Add Flag to Avoid Treating NUL Separated Input as Binary
LangLangBart opened this issue · comments
Discussed in #2971
Issue
Currently, running a command like the following will print a warning:
- Related Issue #823
printf "First\0" | bat -p
![SCR-20240529-trdo](https://private-user-images.githubusercontent.com/92653266/334961438-f07d4a7a-677d-4b53-b640-d092a7121d72.png?jwt=eyJhbGciOiJIUzI1NiIsInR5cCI6IkpXVCJ9.eyJpc3MiOiJnaXRodWIuY29tIiwiYXVkIjoicmF3LmdpdGh1YnVzZXJjb250ZW50LmNvbSIsImtleSI6ImtleTUiLCJleHAiOjE3MjE0NzE0NTAsIm5iZiI6MTcyMTQ3MTE1MCwicGF0aCI6Ii85MjY1MzI2Ni8zMzQ5NjE0MzgtZjA3ZDRhN2EtNjc3ZC00YjUzLWI2NDAtZDA5MmE3MTIxZDcyLnBuZz9YLUFtei1BbGdvcml0aG09QVdTNC1ITUFDLVNIQTI1NiZYLUFtei1DcmVkZW50aWFsPUFLSUFWQ09EWUxTQTUzUFFLNFpBJTJGMjAyNDA3MjAlMkZ1cy1lYXN0LTElMkZzMyUyRmF3czRfcmVxdWVzdCZYLUFtei1EYXRlPTIwMjQwNzIwVDEwMjU1MFomWC1BbXotRXhwaXJlcz0zMDAmWC1BbXotU2lnbmF0dXJlPWZhNGVmZDI4MmRhZWZmZDY1NTAzNjI4Yzk2NjAwM2RmMGNiN2Y2M2Y3MDFjMTk0NjJmZTE2ODBhNzM4YTM5ZmUmWC1BbXotU2lnbmVkSGVhZGVycz1ob3N0JmFjdG9yX2lkPTAma2V5X2lkPTAmcmVwb19pZD0wIn0.ljfWpdjghyLAO9MaaicC1PXEi_7ZsfEAyokQ598CDk0)

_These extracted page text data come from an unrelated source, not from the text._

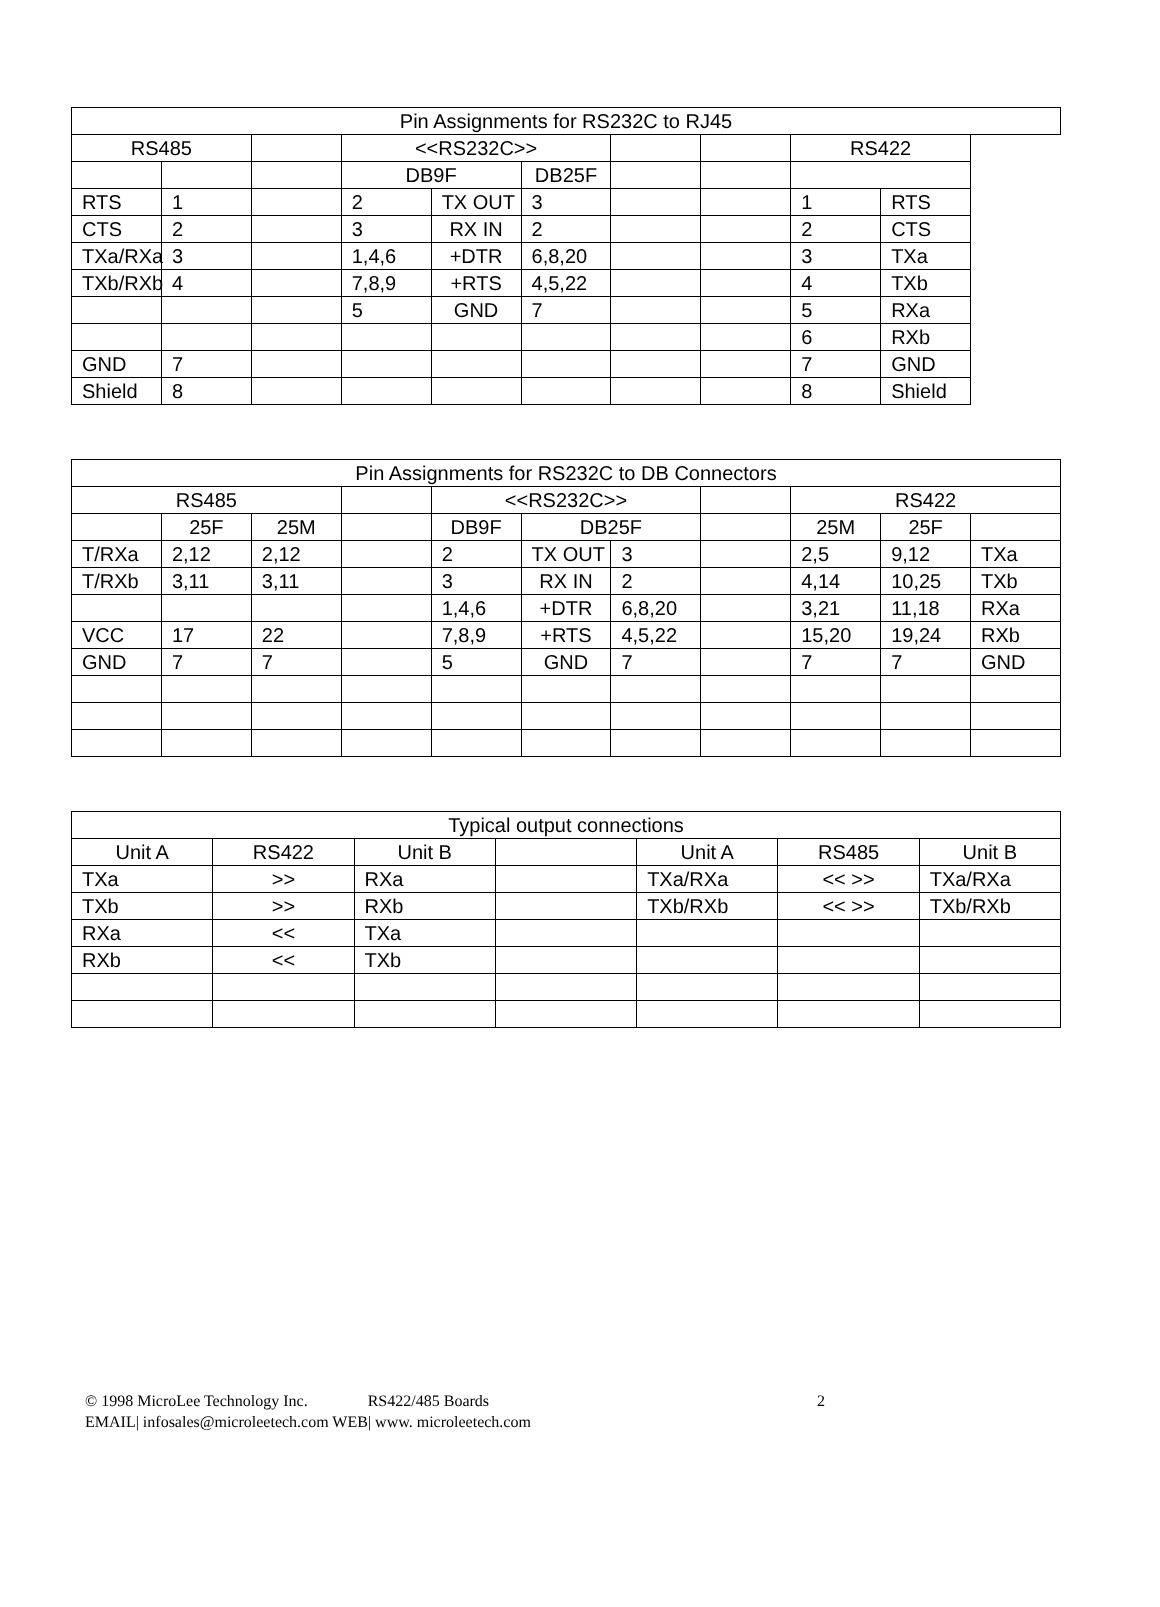| Pin Assignments for RS232C to RJ45 | | | | | | | | | | |
| RS485 | | | <<RS232C>> | | | | | RS422 | | |
| | | | DB9F | | DB25F | | | | | |
| RTS | 1 | | 2 | TX OUT | 3 | | | 1 | RTS | |
| CTS | 2 | | 3 | RX IN | 2 | | | 2 | CTS | |
| TXa/RXa | 3 | | 1,4,6 | +DTR | 6,8,20 | | | 3 | TXa | |
| TXb/RXb | 4 | | 7,8,9 | +RTS | 4,5,22 | | | 4 | TXb | |
| | | | 5 | GND | 7 | | | 5 | RXa | |
| | | | | | | | | 6 | RXb | |
| GND | 7 | | | | | | | 7 | GND | |
| Shield | 8 | | | | | | | 8 | Shield | |
| Pin Assignments for RS232C to DB Connectors | | | | | | | | | | |
| RS485 | | | | <<RS232C>> | | | | RS422 | | |
| | 25F | 25M | | DB9F | DB25F | | | 25M | 25F | |
| T/RXa | 2,12 | 2,12 | | 2 | TX OUT | 3 | | 2,5 | 9,12 | TXa |
| T/RXb | 3,11 | 3,11 | | 3 | RX IN | 2 | | 4,14 | 10,25 | TXb |
| | | | | 1,4,6 | +DTR | 6,8,20 | | 3,21 | 11,18 | RXa |
| VCC | 17 | 22 | | 7,8,9 | +RTS | 4,5,22 | | 15,20 | 19,24 | RXb |
| GND | 7 | 7 | | 5 | GND | 7 | | 7 | 7 | GND |
| Typical output connections | | | | | | |
| Unit A | RS422 | Unit B | | Unit A | RS485 | Unit B |
| TXa | >> | RXa | | TXa/RXa | << >> | TXa/RXa |
| TXb | >> | RXb | | TXb/RXb | << >> | TXb/RXb |
| RXa | << | TXa | | | | |
| RXb | << | TXb | | | | |
© 1998 MicroLee Technology Inc. RS422/485 Boards 2
EMAIL| infosales@microleetech.com WEB| www. microleetech.com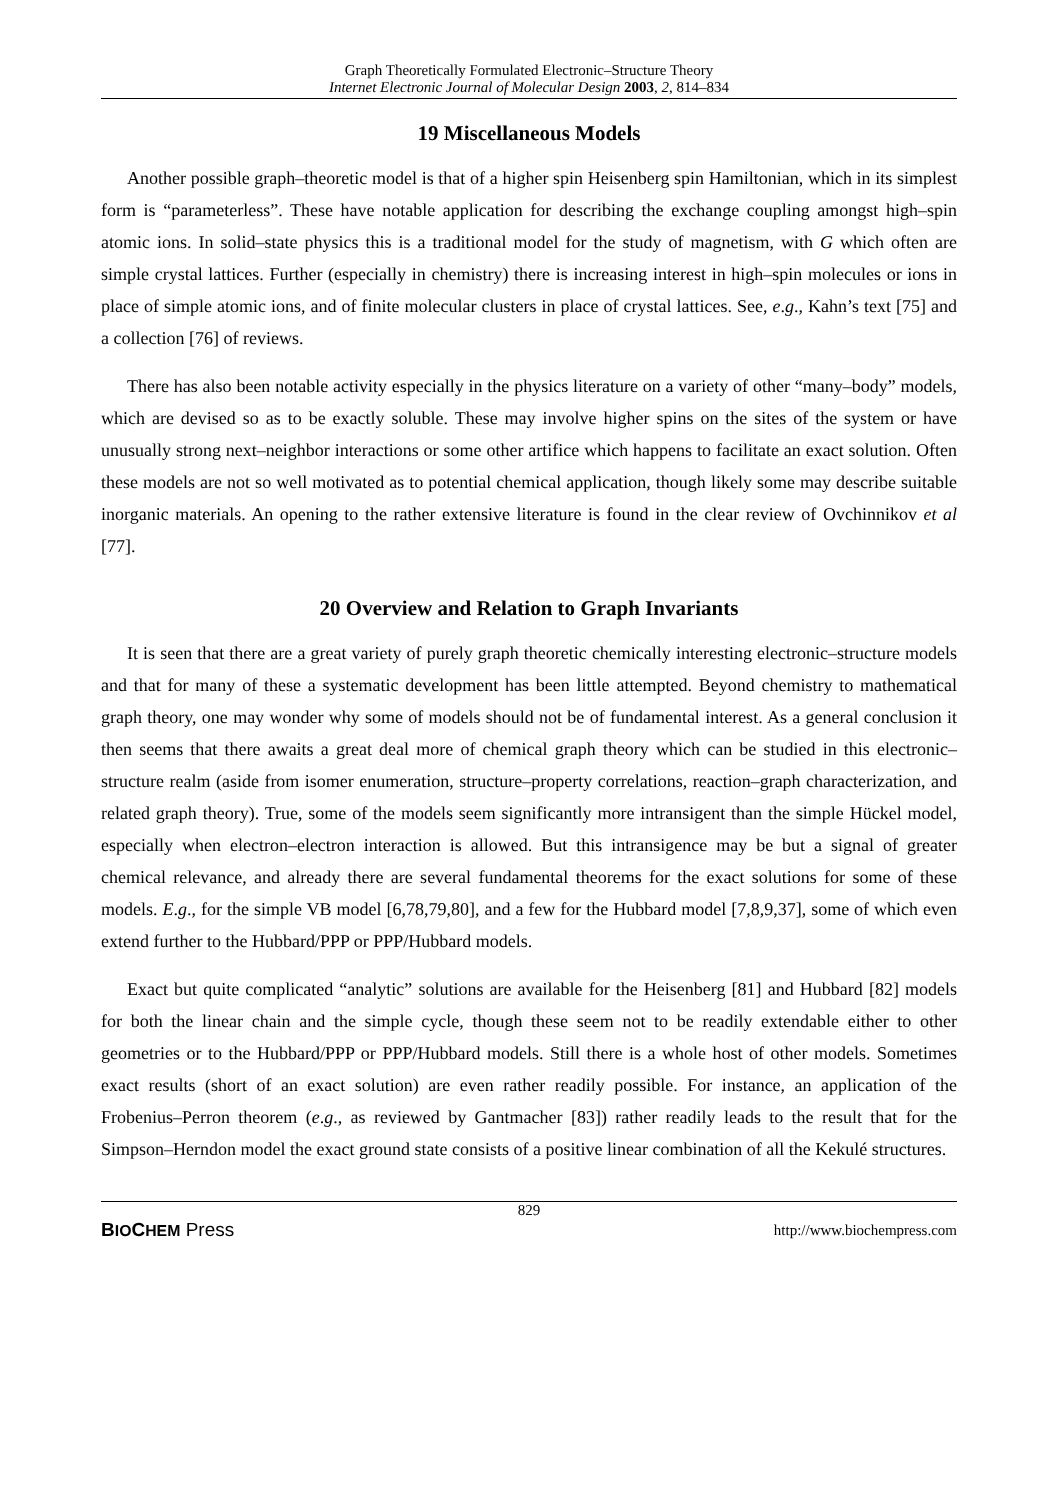Graph Theoretically Formulated Electronic–Structure Theory
Internet Electronic Journal of Molecular Design 2003, 2, 814–834
19 Miscellaneous Models
Another possible graph–theoretic model is that of a higher spin Heisenberg spin Hamiltonian, which in its simplest form is “parameterless”. These have notable application for describing the exchange coupling amongst high–spin atomic ions. In solid–state physics this is a traditional model for the study of magnetism, with G which often are simple crystal lattices. Further (especially in chemistry) there is increasing interest in high–spin molecules or ions in place of simple atomic ions, and of finite molecular clusters in place of crystal lattices. See, e.g., Kahn’s text [75] and a collection [76] of reviews.
There has also been notable activity especially in the physics literature on a variety of other “many–body” models, which are devised so as to be exactly soluble. These may involve higher spins on the sites of the system or have unusually strong next–neighbor interactions or some other artifice which happens to facilitate an exact solution. Often these models are not so well motivated as to potential chemical application, though likely some may describe suitable inorganic materials. An opening to the rather extensive literature is found in the clear review of Ovchinnikov et al [77].
20 Overview and Relation to Graph Invariants
It is seen that there are a great variety of purely graph theoretic chemically interesting electronic–structure models and that for many of these a systematic development has been little attempted. Beyond chemistry to mathematical graph theory, one may wonder why some of models should not be of fundamental interest. As a general conclusion it then seems that there awaits a great deal more of chemical graph theory which can be studied in this electronic–structure realm (aside from isomer enumeration, structure–property correlations, reaction–graph characterization, and related graph theory). True, some of the models seem significantly more intransigent than the simple Hückel model, especially when electron–electron interaction is allowed. But this intransigence may be but a signal of greater chemical relevance, and already there are several fundamental theorems for the exact solutions for some of these models. E.g., for the simple VB model [6,78,79,80], and a few for the Hubbard model [7,8,9,37], some of which even extend further to the Hubbard/PPP or PPP/Hubbard models.
Exact but quite complicated “analytic” solutions are available for the Heisenberg [81] and Hubbard [82] models for both the linear chain and the simple cycle, though these seem not to be readily extendable either to other geometries or to the Hubbard/PPP or PPP/Hubbard models. Still there is a whole host of other models. Sometimes exact results (short of an exact solution) are even rather readily possible. For instance, an application of the Frobenius–Perron theorem (e.g., as reviewed by Gantmacher [83]) rather readily leads to the result that for the Simpson–Herndon model the exact ground state consists of a positive linear combination of all the Kekulé structures.
829
BIOCHEM Press http://www.biochempress.com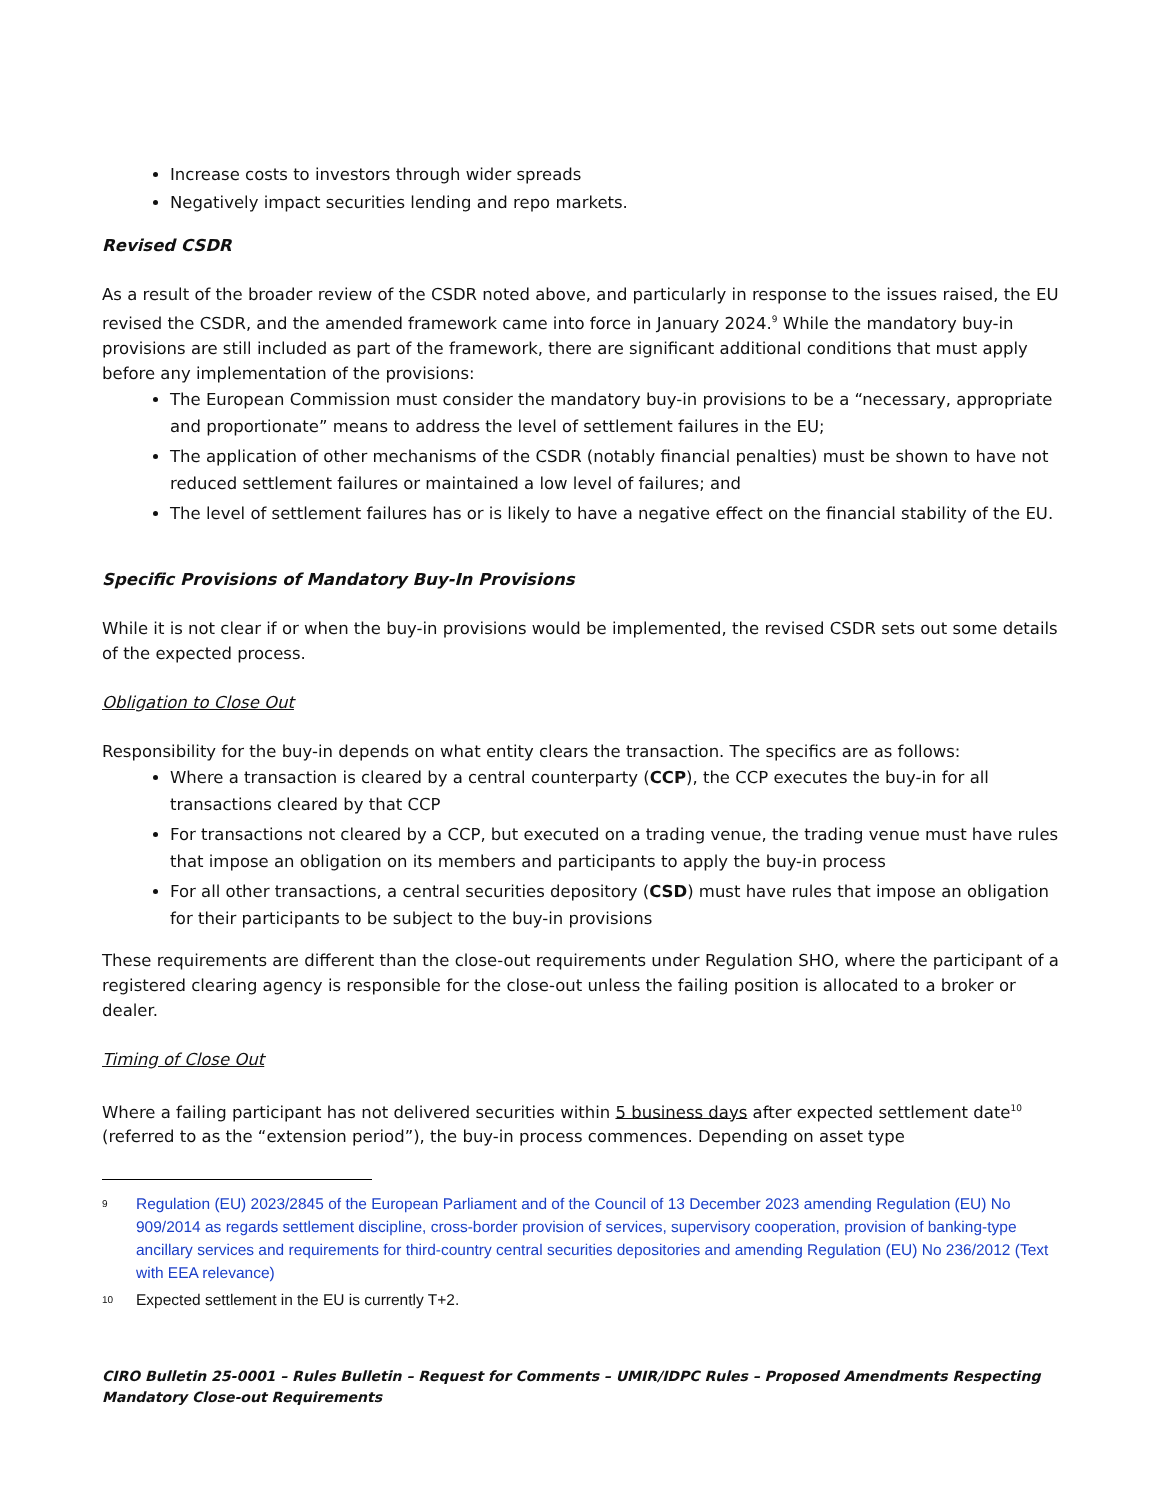Increase costs to investors through wider spreads
Negatively impact securities lending and repo markets.
Revised CSDR
As a result of the broader review of the CSDR noted above, and particularly in response to the issues raised, the EU revised the CSDR, and the amended framework came into force in January 2024.<sup>9</sup> While the mandatory buy-in provisions are still included as part of the framework, there are significant additional conditions that must apply before any implementation of the provisions:
The European Commission must consider the mandatory buy-in provisions to be a “necessary, appropriate and proportionate” means to address the level of settlement failures in the EU;
The application of other mechanisms of the CSDR (notably financial penalties) must be shown to have not reduced settlement failures or maintained a low level of failures; and
The level of settlement failures has or is likely to have a negative effect on the financial stability of the EU.
Specific Provisions of Mandatory Buy-In Provisions
While it is not clear if or when the buy-in provisions would be implemented, the revised CSDR sets out some details of the expected process.
Obligation to Close Out
Responsibility for the buy-in depends on what entity clears the transaction. The specifics are as follows:
Where a transaction is cleared by a central counterparty (CCP), the CCP executes the buy-in for all transactions cleared by that CCP
For transactions not cleared by a CCP, but executed on a trading venue, the trading venue must have rules that impose an obligation on its members and participants to apply the buy-in process
For all other transactions, a central securities depository (CSD) must have rules that impose an obligation for their participants to be subject to the buy-in provisions
These requirements are different than the close-out requirements under Regulation SHO, where the participant of a registered clearing agency is responsible for the close-out unless the failing position is allocated to a broker or dealer.
Timing of Close Out
Where a failing participant has not delivered securities within 5 business days after expected settlement date<sup>10</sup> (referred to as the “extension period”), the buy-in process commences. Depending on asset type
9 Regulation (EU) 2023/2845 of the European Parliament and of the Council of 13 December 2023 amending Regulation (EU) No 909/2014 as regards settlement discipline, cross-border provision of services, supervisory cooperation, provision of banking-type ancillary services and requirements for third-country central securities depositories and amending Regulation (EU) No 236/2012 (Text with EEA relevance)
10 Expected settlement in the EU is currently T+2.
CIRO Bulletin 25-0001 – Rules Bulletin – Request for Comments – UMIR/IDPC Rules – Proposed Amendments Respecting Mandatory Close-out Requirements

The warning is defined in src/printer.rs
:
Lines 435 to 444 in 8f8c953
The decision to label the input as BINARY
seems to be made in src/input.rs
:
Lines 260 to 271 in 8f8c953
A hacky workaround is to make the first line empty, use bat
, and then remove the first line:
printf "\nFirst\0" | bat -p | sed '1d'
Proposed solution
A new flag that doesn't label content_type
as BINARY
when the first line ends with a NUL
byte:
# naming the flag '--text' to align with 'grep/git diff'
printf "First\0" | bat -p --text
The crate
1 used to determine if content is binary
states:
//! encoding). Note that **this analysis can fail**. For example, even if unlikely, UTF-8-encoded
//! text can legally contain NULL bytes. Conversely, some particular binary formats (like binary
Based on this, a --text
flag would be very appropriate, similar to how grep
and git diff
have one as well.
printf "First\0" | grep 'First'
# grep: (standard input): binary file matches
printf "First\0" | grep --text 'First'
# First
Footnotes
Hi @LangLangBart, would your issue be fixed by adding the flag -A to show non printable characters?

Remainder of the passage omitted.